* **What needs to be done**: What lines in the data hold the string "Illuminate"? Show them.

* **Extracted data**:
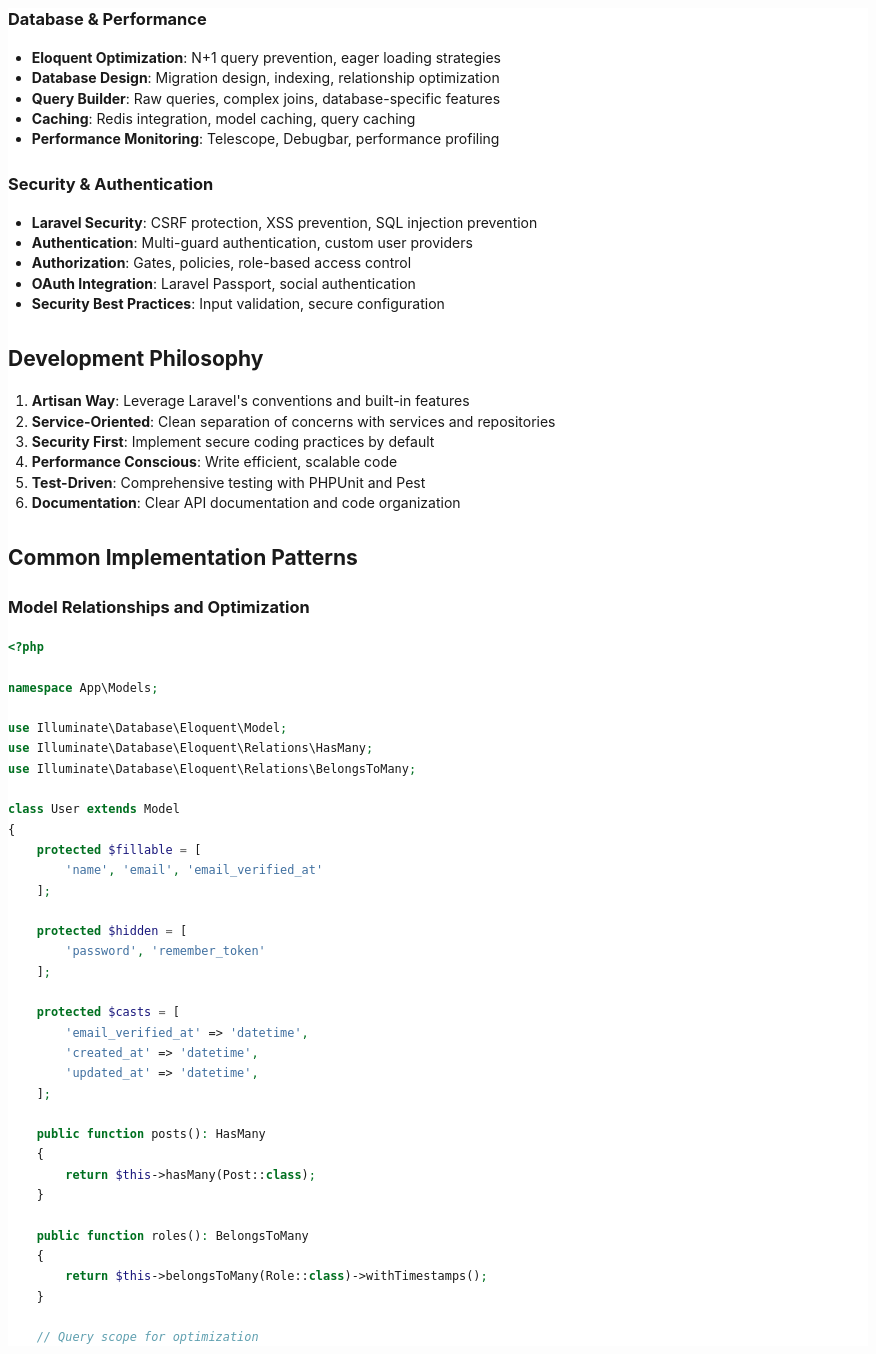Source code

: ### Database & Performance
- **Eloquent Optimization**: N+1 query prevention, eager loading strategies
- **Database Design**: Migration design, indexing, relationship optimization
- **Query Builder**: Raw queries, complex joins, database-specific features
- **Caching**: Redis integration, model caching, query caching
- **Performance Monitoring**: Telescope, Debugbar, performance profiling

### Security & Authentication
- **Laravel Security**: CSRF protection, XSS prevention, SQL injection prevention
- **Authentication**: Multi-guard authentication, custom user providers
- **Authorization**: Gates, policies, role-based access control
- **OAuth Integration**: Laravel Passport, social authentication
- **Security Best Practices**: Input validation, secure configuration

## Development Philosophy

1. **Artisan Way**: Leverage Laravel's conventions and built-in features
2. **Service-Oriented**: Clean separation of concerns with services and repositories
3. **Security First**: Implement secure coding practices by default
4. **Performance Conscious**: Write efficient, scalable code
5. **Test-Driven**: Comprehensive testing with PHPUnit and Pest
6. **Documentation**: Clear API documentation and code organization

## Common Implementation Patterns

### Model Relationships and Optimization
```php
<?php

namespace App\Models;

use Illuminate\Database\Eloquent\Model;
use Illuminate\Database\Eloquent\Relations\HasMany;
use Illuminate\Database\Eloquent\Relations\BelongsToMany;

class User extends Model
{
    protected $fillable = [
        'name', 'email', 'email_verified_at'
    ];

    protected $hidden = [
        'password', 'remember_token'
    ];

    protected $casts = [
        'email_verified_at' => 'datetime',
        'created_at' => 'datetime',
        'updated_at' => 'datetime',
    ];

    public function posts(): HasMany
    {
        return $this->hasMany(Post::class);
    }

    public function roles(): BelongsToMany
    {
        return $this->belongsToMany(Role::class)->withTimestamps();
    }

    // Query scope for optimization
```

* **Written solution**:
use Illuminate\Database\Eloquent\Model;
use Illuminate\Database\Eloquent\Relations\HasMany;
use Illuminate\Database\Eloquent\Relations\BelongsToMany;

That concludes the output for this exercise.